— WORK ORDER 1 —
From the article on Ctrip's hotel cache below, extract verbatim the passage that opens with the words containing "Introduction" and closes with "for the scale.".
— WORK ORDER 2 —
Decide whether each statement agrees with the article on Ctrip's hotel cache below, answering yes or no and quoting the deciding words: (a) The hotel query service offers a unified API for dynamic hotel data. (b) Tree-based structures are the recommended choice for the scale of the cache. (c) The cache was cut to under 2% of its original footprint.
== PROVIDED TEXT ==
How Ctrip Optimized Hotel Cache Memory: From HashMap Overhead to Advanced Encoding
Facing billions of cached hotel records, Ctrip’s backend team analyzed Java object layout and HashMap memory costs, evaluated alternative structures, and applied bitmap, dictionary, run‑length and delta encodings to compress data, ultimately reducing cache size to under 2% of its original footprint.
Introduction
Ctrip’s hotel query service is the core backend for the hotel business unit, providing a unified API for dynamic hotel data. To meet strict response‑time requirements while caching billions of records in local memory and Redis, the team needed to choose and optimise the in‑memory data structures.
Memory Structure Selection
The service must support high‑frequency reads (thousands of accesses per request) and rapid, concurrent updates (price changes every second). Simple arrays and hash tables offer O(1) lookups, while tree‑based structures have higher complexity and are unsuitable for the scale.
===
== EXERCISE DATA ==
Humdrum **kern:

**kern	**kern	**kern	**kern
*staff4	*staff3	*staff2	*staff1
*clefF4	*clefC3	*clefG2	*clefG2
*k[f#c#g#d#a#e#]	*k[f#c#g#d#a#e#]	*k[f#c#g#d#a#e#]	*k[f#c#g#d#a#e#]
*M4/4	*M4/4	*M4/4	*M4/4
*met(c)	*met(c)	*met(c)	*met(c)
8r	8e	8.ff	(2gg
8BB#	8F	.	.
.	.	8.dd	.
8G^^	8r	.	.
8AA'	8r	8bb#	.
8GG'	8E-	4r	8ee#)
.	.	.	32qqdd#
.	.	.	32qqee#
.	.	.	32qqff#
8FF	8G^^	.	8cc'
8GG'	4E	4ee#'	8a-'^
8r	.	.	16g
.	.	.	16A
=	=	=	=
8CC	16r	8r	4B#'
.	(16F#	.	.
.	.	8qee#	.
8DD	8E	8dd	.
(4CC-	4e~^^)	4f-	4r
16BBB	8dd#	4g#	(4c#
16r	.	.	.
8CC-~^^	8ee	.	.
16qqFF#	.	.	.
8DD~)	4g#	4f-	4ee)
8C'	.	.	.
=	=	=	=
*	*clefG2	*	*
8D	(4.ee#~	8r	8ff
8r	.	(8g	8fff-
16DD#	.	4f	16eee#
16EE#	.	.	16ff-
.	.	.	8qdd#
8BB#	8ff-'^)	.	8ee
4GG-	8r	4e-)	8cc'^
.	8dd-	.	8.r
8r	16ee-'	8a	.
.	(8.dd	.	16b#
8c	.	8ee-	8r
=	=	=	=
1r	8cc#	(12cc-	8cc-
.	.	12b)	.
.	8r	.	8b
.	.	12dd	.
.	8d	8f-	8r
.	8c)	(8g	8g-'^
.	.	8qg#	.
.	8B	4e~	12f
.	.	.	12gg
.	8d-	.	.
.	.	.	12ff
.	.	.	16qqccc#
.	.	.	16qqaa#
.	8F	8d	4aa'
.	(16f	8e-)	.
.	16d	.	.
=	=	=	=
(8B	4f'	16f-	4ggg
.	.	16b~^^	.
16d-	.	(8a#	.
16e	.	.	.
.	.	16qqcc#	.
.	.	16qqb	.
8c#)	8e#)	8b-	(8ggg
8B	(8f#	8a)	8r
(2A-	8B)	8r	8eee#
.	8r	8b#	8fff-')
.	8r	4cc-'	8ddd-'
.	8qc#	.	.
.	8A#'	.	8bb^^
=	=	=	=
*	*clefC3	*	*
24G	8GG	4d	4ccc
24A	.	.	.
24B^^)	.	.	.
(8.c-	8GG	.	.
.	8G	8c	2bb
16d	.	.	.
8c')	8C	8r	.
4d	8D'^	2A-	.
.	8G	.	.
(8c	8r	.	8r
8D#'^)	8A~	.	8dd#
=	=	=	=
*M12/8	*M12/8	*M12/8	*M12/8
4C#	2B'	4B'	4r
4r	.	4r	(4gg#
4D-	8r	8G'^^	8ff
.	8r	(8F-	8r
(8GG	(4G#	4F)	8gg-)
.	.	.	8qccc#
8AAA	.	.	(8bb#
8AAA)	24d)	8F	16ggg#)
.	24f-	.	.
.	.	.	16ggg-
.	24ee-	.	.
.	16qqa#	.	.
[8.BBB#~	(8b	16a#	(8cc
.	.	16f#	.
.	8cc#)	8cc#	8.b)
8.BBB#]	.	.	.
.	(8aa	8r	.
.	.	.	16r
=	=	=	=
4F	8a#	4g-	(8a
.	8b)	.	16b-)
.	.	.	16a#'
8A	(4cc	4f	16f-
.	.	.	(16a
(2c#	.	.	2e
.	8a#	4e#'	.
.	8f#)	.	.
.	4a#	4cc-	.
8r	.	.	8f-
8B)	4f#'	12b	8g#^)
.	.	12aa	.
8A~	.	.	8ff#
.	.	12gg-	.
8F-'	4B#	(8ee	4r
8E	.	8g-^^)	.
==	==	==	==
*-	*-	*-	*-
===
— WRITTEN SOLUTION 1 —
Introduction
Ctrip’s hotel query service is the core backend for the hotel business unit, providing a unified API for dynamic hotel data. To meet strict response‑time requirements while caching billions of records in local memory and Redis, the team needed to choose and optimise the in‑memory data structures.
Memory Structure Selection
The service must support high‑frequency reads (thousands of accesses per request) and rapid, concurrent updates (price changes every second). Simple arrays and hash tables offer O(1) lookups, while tree‑based structures have higher complexity and are unsuitable for the scale.

— WRITTEN SOLUTION 2 —
(a) Yes: "providing a unified API for dynamic hotel data"
(b) No: "tree‑based structures have higher complexity and are unsuitable for the scale"
(c) Yes: "ultimately reducing cache size to under 2% of its original footprint"